_TRY IT_
Return every line in the items below that contains the word "cours".

[Opening EXERCISE INPUTS section]

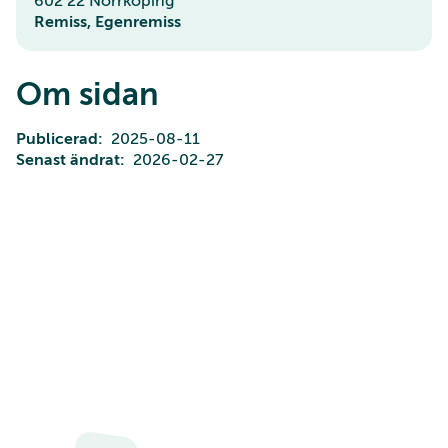
602 22 Norrköping
Remiss, Egenremiss
Om sidan
Publicerad
2025-08-11
Senast ändrat
2026-02-27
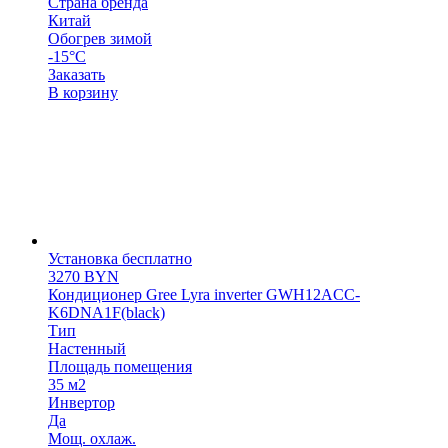
Страна бренда
Китай
Обогрев зимой
-15°С
Заказать
В корзину
Установка бесплатно
3270
BYN
Кондиционер Gree Lyra inverter GWH12ACC-
K6DNA1F(black)
Тип
Настенный
Площадь помещения
35 м2
Инвертор
Да
Мощ. охлаж.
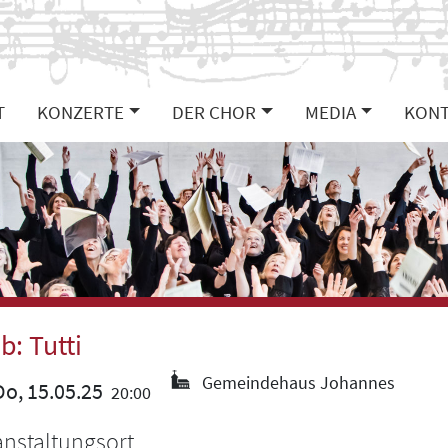
T
KONZERTE
DER CHOR
MEDIA
KONT
b: Tutti
Gemeindehaus Johannes
o, 15.05.25
20:00
anstaltungsort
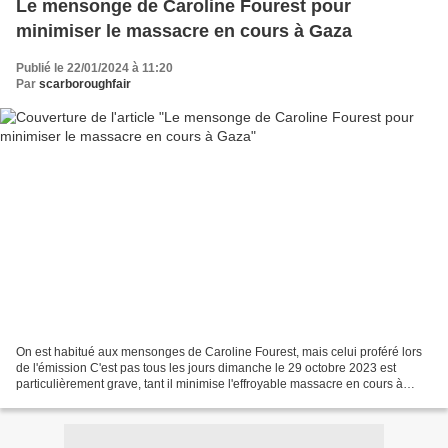
Le mensonge de Caroline Fourest pour
minimiser le massacre en cours à Gaza
Publié le 22/01/2024 à 11:20
Par
scarboroughfair
On est habitué aux mensonges de Caroline Fourest, mais celui proféré lors
de l'émission C'est pas tous les jours dimanche le 29 octobre 2023 est
particulièrement grave, tant il minimise l'effroyable massacre en cours à
Gaza. Face à un Benjamin Duhamel...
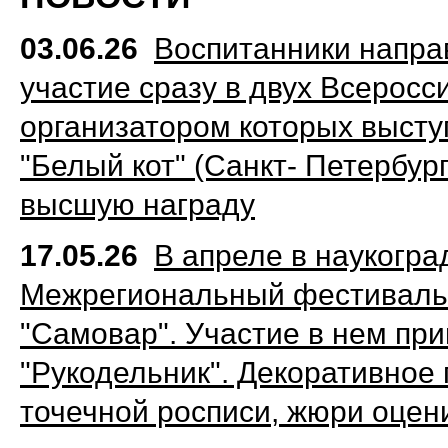
03.06.26
Воспитанники напра
участие сразу в двух Всеросс
организатором которых высту
"Белый кот" (Санкт- Петербур
высшую награду
17.05.26
В апреле в наукогра
Межрегиональный фестиваль-
"Самовар". Участие в нем пр
"Рукодельник". Декоративное 
точечной росписи, жюри оцен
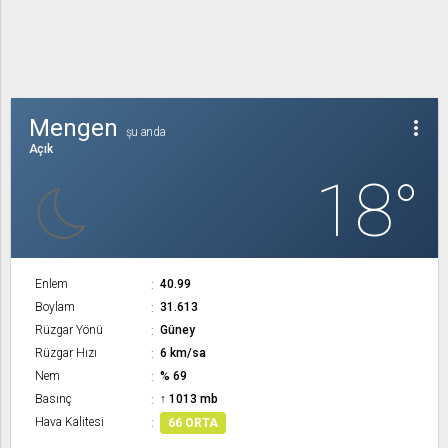
Mengen
more_vert
şu anda
Açık
18°
Enlem
40.99
Boylam
31.613
Rüzgar Yönü
Güney
Rüzgar Hızı
6 km/sa
Nem
% 69
Basınç
↑ 1013 mb
Hava Kalitesi
66 ORTA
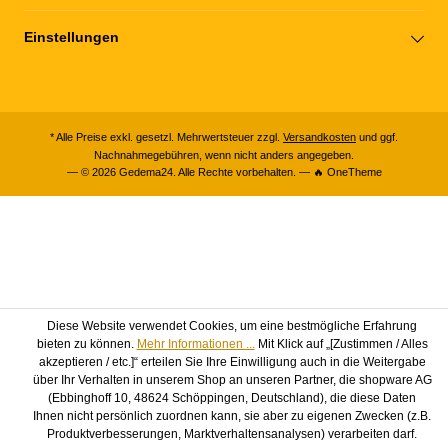
Einstellungen
* Alle Preise exkl. gesetzl. Mehrwertsteuer zzgl.
Versandkosten
und ggf.
Nachnahmegebühren, wenn nicht anders angegeben.
— © 2026 Gedema24. Alle Rechte vorbehalten. — 🔥 OneTheme
Diese Website verwendet Cookies, um eine bestmögliche Erfahrung
bieten zu können.
Mehr Informationen ...
Mit Klick auf „[Zustimmen / Alles
akzeptieren / etc.]“ erteilen Sie Ihre Einwilligung auch in die Weitergabe
über Ihr Verhalten in unserem Shop an unseren Partner, die shopware AG
(Ebbinghoff 10, 48624 Schöppingen, Deutschland), die diese Daten
Ihnen nicht persönlich zuordnen kann, sie aber zu eigenen Zwecken (z.B.
Produktverbesserungen, Marktverhaltensanalysen) verarbeiten darf.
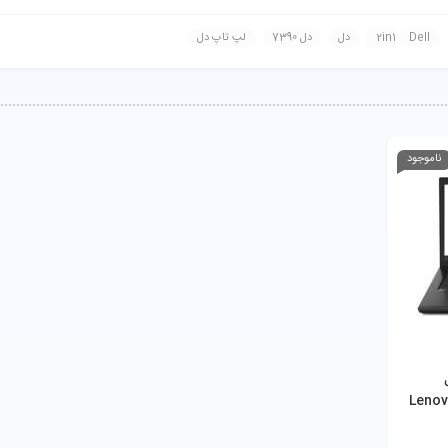
Dell
دل
دل 7390
لپ تاپ دل
ناموجود
 مدل
Lenov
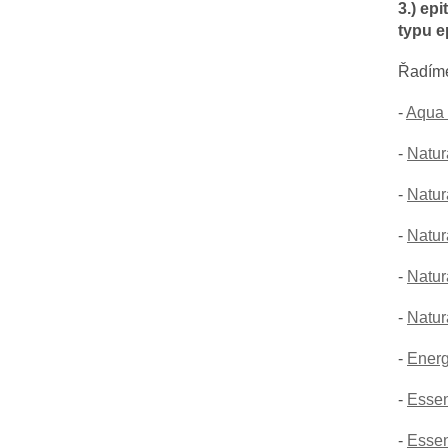
3.) ep
typu e
Řadím
-
Aqua 
-
Natur
-
Natur
-
Natur
-
Natur
-
Natur
-
Energ
-
Essen
-
Essen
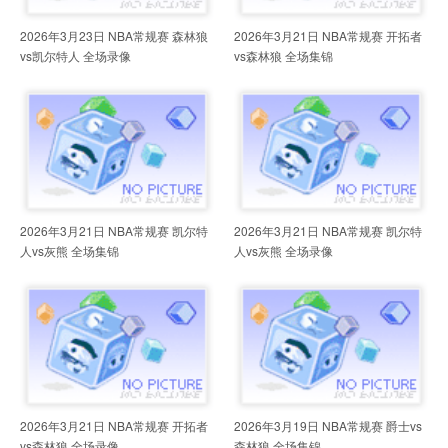
2026年3月23日 NBA常规赛 森林狼
2026年3月21日 NBA常规赛 开拓者
vs凯尔特人 全场录像
vs森林狼 全场集锦
2026年3月21日 NBA常规赛 凯尔特
2026年3月21日 NBA常规赛 凯尔特
人vs灰熊 全场集锦
人vs灰熊 全场录像
2026年3月21日 NBA常规赛 开拓者
2026年3月19日 NBA常规赛 爵士vs
vs森林狼 全场录像
森林狼 全场集锦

[Closing EXERCISE INPUTS section]

_ANSWER TO THIS TASK_
minimiser le massacre en cours à Gaza
particulièrement grave, tant il minimise l'effroyable massacre en cours à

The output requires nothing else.